**What to produce:**
Could you transcribe the entries below exactly, without any of the pictures?

'''

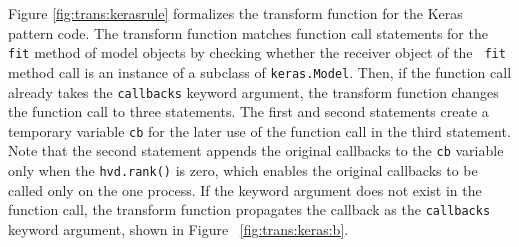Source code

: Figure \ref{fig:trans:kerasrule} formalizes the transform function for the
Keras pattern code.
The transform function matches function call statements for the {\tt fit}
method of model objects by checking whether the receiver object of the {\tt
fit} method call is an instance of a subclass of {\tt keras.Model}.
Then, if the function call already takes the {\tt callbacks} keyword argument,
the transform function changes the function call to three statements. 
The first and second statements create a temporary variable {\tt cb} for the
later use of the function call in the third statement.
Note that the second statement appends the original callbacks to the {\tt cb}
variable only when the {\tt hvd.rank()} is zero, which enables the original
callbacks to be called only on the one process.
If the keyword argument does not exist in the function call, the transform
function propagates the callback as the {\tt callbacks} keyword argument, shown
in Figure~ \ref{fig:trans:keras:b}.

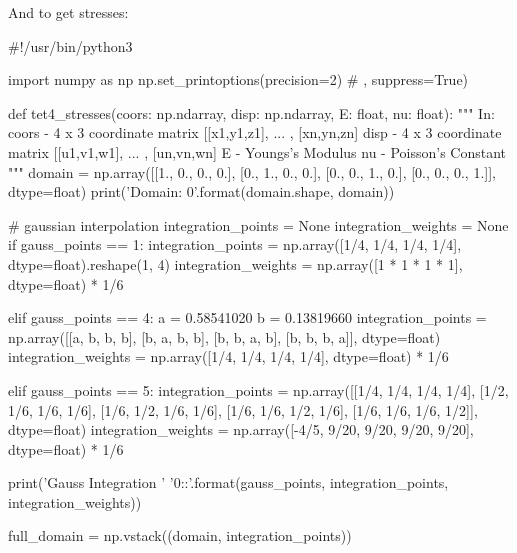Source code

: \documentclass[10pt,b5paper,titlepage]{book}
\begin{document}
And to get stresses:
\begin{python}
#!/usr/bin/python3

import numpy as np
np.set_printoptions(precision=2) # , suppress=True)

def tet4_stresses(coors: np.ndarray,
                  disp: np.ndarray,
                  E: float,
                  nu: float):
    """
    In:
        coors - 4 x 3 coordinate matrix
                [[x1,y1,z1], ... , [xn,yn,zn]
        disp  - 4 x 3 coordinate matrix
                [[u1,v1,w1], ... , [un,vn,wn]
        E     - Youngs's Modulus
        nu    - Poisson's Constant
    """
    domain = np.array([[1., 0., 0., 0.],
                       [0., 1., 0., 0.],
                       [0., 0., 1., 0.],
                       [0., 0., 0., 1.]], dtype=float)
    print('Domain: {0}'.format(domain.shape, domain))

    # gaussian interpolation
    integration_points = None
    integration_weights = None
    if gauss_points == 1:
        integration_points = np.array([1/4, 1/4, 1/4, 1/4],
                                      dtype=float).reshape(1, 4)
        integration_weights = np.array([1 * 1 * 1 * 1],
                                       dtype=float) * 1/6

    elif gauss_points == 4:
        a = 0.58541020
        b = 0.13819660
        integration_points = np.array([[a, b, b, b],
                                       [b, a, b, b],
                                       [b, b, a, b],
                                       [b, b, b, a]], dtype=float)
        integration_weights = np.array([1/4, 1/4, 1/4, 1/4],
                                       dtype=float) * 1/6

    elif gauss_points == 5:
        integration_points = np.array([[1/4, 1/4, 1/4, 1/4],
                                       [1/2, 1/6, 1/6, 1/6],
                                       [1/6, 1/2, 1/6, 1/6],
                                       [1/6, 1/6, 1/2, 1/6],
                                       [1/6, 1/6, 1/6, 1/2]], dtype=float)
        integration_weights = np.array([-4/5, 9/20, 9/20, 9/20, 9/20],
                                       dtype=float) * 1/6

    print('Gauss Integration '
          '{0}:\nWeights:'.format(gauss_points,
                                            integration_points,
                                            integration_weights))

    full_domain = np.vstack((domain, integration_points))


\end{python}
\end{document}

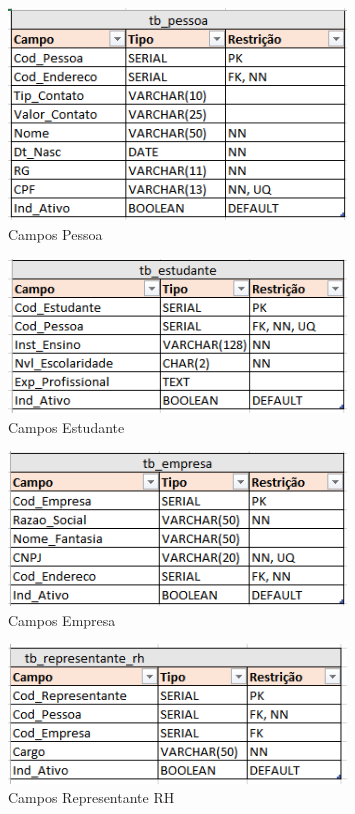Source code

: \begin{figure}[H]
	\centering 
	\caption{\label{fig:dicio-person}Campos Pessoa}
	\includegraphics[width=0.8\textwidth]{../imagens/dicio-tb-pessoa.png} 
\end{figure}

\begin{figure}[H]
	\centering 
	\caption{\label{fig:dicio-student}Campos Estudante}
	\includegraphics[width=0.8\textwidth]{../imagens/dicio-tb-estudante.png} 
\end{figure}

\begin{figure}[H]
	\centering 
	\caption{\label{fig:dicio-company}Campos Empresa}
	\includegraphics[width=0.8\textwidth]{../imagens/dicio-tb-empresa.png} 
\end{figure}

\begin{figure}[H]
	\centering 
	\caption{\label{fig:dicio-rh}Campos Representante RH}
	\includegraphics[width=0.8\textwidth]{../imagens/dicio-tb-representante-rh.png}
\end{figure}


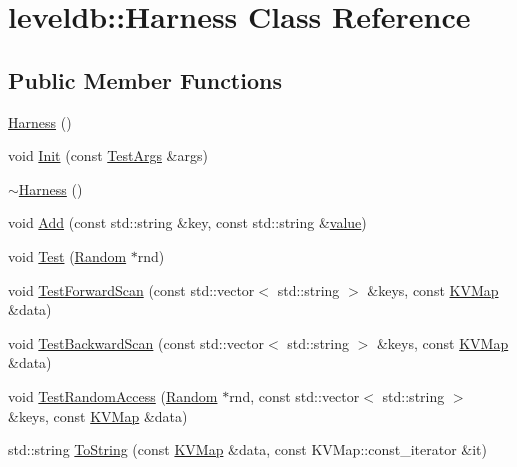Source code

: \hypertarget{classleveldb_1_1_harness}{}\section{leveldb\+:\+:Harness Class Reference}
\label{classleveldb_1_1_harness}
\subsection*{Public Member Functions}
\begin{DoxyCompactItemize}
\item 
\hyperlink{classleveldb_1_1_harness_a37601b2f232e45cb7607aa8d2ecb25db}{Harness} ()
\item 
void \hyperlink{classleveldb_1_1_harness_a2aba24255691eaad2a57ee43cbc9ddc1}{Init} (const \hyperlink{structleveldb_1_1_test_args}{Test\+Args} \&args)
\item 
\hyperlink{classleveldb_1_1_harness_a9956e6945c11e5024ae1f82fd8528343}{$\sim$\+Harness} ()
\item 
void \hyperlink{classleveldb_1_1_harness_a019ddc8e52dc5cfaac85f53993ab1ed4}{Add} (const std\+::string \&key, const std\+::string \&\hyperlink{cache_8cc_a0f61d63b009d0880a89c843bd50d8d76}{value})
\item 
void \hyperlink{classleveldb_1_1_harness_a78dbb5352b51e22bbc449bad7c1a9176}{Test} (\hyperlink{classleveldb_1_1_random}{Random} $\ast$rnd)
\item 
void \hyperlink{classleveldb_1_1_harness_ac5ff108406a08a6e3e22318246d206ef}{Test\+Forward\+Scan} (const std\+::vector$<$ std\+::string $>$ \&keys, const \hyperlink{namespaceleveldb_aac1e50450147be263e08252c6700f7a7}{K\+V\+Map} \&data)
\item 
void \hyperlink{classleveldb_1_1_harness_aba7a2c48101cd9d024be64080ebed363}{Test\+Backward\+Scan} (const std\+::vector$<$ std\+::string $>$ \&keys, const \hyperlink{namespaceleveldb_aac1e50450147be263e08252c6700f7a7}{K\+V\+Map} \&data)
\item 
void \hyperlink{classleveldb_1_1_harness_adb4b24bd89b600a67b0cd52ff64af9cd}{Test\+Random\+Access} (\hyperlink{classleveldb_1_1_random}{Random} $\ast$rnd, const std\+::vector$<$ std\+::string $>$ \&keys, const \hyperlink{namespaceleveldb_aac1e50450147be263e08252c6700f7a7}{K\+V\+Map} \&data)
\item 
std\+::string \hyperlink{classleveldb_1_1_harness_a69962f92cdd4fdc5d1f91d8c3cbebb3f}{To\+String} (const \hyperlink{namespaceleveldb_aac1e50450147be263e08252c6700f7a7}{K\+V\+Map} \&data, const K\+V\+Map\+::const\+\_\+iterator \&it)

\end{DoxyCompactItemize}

'''

**Written reply:**
Source code

: Figure \ref{fig:trans:kerasrule} formalizes the transform function for the
Keras pattern code.
The transform function matches function call statements for the {\tt fit}
method of model objects by checking whether the receiver object of the {\tt
fit} method call is an instance of a subclass of {\tt keras.Model}.
Then, if the function call already takes the {\tt callbacks} keyword argument,
the transform function changes the function call to three statements. 
The first and second statements create a temporary variable {\tt cb} for the
later use of the function call in the third statement.
Note that the second statement appends the original callbacks to the {\tt cb}
variable only when the {\tt hvd.rank()} is zero, which enables the original
callbacks to be called only on the one process.
If the keyword argument does not exist in the function call, the transform
function propagates the callback as the {\tt callbacks} keyword argument, shown
in Figure~ \ref{fig:trans:keras:b}.

Source code

: \documentclass[10pt,b5paper,titlepage]{book}
\begin{document}
And to get stresses:
\begin{python}
#!/usr/bin/python3

import numpy as np
np.set_printoptions(precision=2) # , suppress=True)

def tet4_stresses(coors: np.ndarray,
                  disp: np.ndarray,
                  E: float,
                  nu: float):
    """
    In:
        coors - 4 x 3 coordinate matrix
                [[x1,y1,z1], ... , [xn,yn,zn]
        disp  - 4 x 3 coordinate matrix
                [[u1,v1,w1], ... , [un,vn,wn]
        E     - Youngs's Modulus
        nu    - Poisson's Constant
    """
    domain = np.array([[1., 0., 0., 0.],
                       [0., 1., 0., 0.],
                       [0., 0., 1., 0.],
                       [0., 0., 0., 1.]], dtype=float)
    print('Domain: {0}'.format(domain.shape, domain))

    # gaussian interpolation
    integration_points = None
    integration_weights = None
    if gauss_points == 1:
        integration_points = np.array([1/4, 1/4, 1/4, 1/4],
                                      dtype=float).reshape(1, 4)
        integration_weights = np.array([1 * 1 * 1 * 1],
                                       dtype=float) * 1/6

    elif gauss_points == 4:
        a = 0.58541020
        b = 0.13819660
        integration_points = np.array([[a, b, b, b],
                                       [b, a, b, b],
                                       [b, b, a, b],
                                       [b, b, b, a]], dtype=float)
        integration_weights = np.array([1/4, 1/4, 1/4, 1/4],
                                       dtype=float) * 1/6

    elif gauss_points == 5:
        integration_points = np.array([[1/4, 1/4, 1/4, 1/4],
                                       [1/2, 1/6, 1/6, 1/6],
                                       [1/6, 1/2, 1/6, 1/6],
                                       [1/6, 1/6, 1/2, 1/6],
                                       [1/6, 1/6, 1/6, 1/2]], dtype=float)
        integration_weights = np.array([-4/5, 9/20, 9/20, 9/20, 9/20],
                                       dtype=float) * 1/6

    print('Gauss Integration '
          '{0}:\nWeights:'.format(gauss_points,
                                            integration_points,
                                            integration_weights))

    full_domain = np.vstack((domain, integration_points))


\end{python}
\end{document}

Source code

: \begin{figure}[H]
	\centering 
	\caption{\label{fig:dicio-person}Campos Pessoa}
	\includegraphics[width=0.8\textwidth]{../imagens/dicio-tb-pessoa.png} 
\end{figure}

\begin{figure}[H]
	\centering 
	\caption{\label{fig:dicio-student}Campos Estudante}
	\includegraphics[width=0.8\textwidth]{../imagens/dicio-tb-estudante.png} 
\end{figure}

\begin{figure}[H]
	\centering 
	\caption{\label{fig:dicio-company}Campos Empresa}
	\includegraphics[width=0.8\textwidth]{../imagens/dicio-tb-empresa.png} 
\end{figure}

\begin{figure}[H]
	\centering 
	\caption{\label{fig:dicio-rh}Campos Representante RH}
	\includegraphics[width=0.8\textwidth]{../imagens/dicio-tb-representante-rh.png}
\end{figure}


Source code

: \hypertarget{classleveldb_1_1_harness}{}\section{leveldb\+:\+:Harness Class Reference}
\label{classleveldb_1_1_harness}
\subsection*{Public Member Functions}
\begin{DoxyCompactItemize}
\item 
\hyperlink{classleveldb_1_1_harness_a37601b2f232e45cb7607aa8d2ecb25db}{Harness} ()
\item 
void \hyperlink{classleveldb_1_1_harness_a2aba24255691eaad2a57ee43cbc9ddc1}{Init} (const \hyperlink{structleveldb_1_1_test_args}{Test\+Args} \&args)
\item 
\hyperlink{classleveldb_1_1_harness_a9956e6945c11e5024ae1f82fd8528343}{$\sim$\+Harness} ()
\item 
void \hyperlink{classleveldb_1_1_harness_a019ddc8e52dc5cfaac85f53993ab1ed4}{Add} (const std\+::string \&key, const std\+::string \&\hyperlink{cache_8cc_a0f61d63b009d0880a89c843bd50d8d76}{value})
\item 
void \hyperlink{classleveldb_1_1_harness_a78dbb5352b51e22bbc449bad7c1a9176}{Test} (\hyperlink{classleveldb_1_1_random}{Random} $\ast$rnd)
\item 
void \hyperlink{classleveldb_1_1_harness_ac5ff108406a08a6e3e22318246d206ef}{Test\+Forward\+Scan} (const std\+::vector$<$ std\+::string $>$ \&keys, const \hyperlink{namespaceleveldb_aac1e50450147be263e08252c6700f7a7}{K\+V\+Map} \&data)
\item 
void \hyperlink{classleveldb_1_1_harness_aba7a2c48101cd9d024be64080ebed363}{Test\+Backward\+Scan} (const std\+::vector$<$ std\+::string $>$ \&keys, const \hyperlink{namespaceleveldb_aac1e50450147be263e08252c6700f7a7}{K\+V\+Map} \&data)
\item 
void \hyperlink{classleveldb_1_1_harness_adb4b24bd89b600a67b0cd52ff64af9cd}{Test\+Random\+Access} (\hyperlink{classleveldb_1_1_random}{Random} $\ast$rnd, const std\+::vector$<$ std\+::string $>$ \&keys, const \hyperlink{namespaceleveldb_aac1e50450147be263e08252c6700f7a7}{K\+V\+Map} \&data)
\item 
std\+::string \hyperlink{classleveldb_1_1_harness_a69962f92cdd4fdc5d1f91d8c3cbebb3f}{To\+String} (const \hyperlink{namespaceleveldb_aac1e50450147be263e08252c6700f7a7}{K\+V\+Map} \&data, const K\+V\+Map\+::const\+\_\+iterator \&it)

\end{DoxyCompactItemize}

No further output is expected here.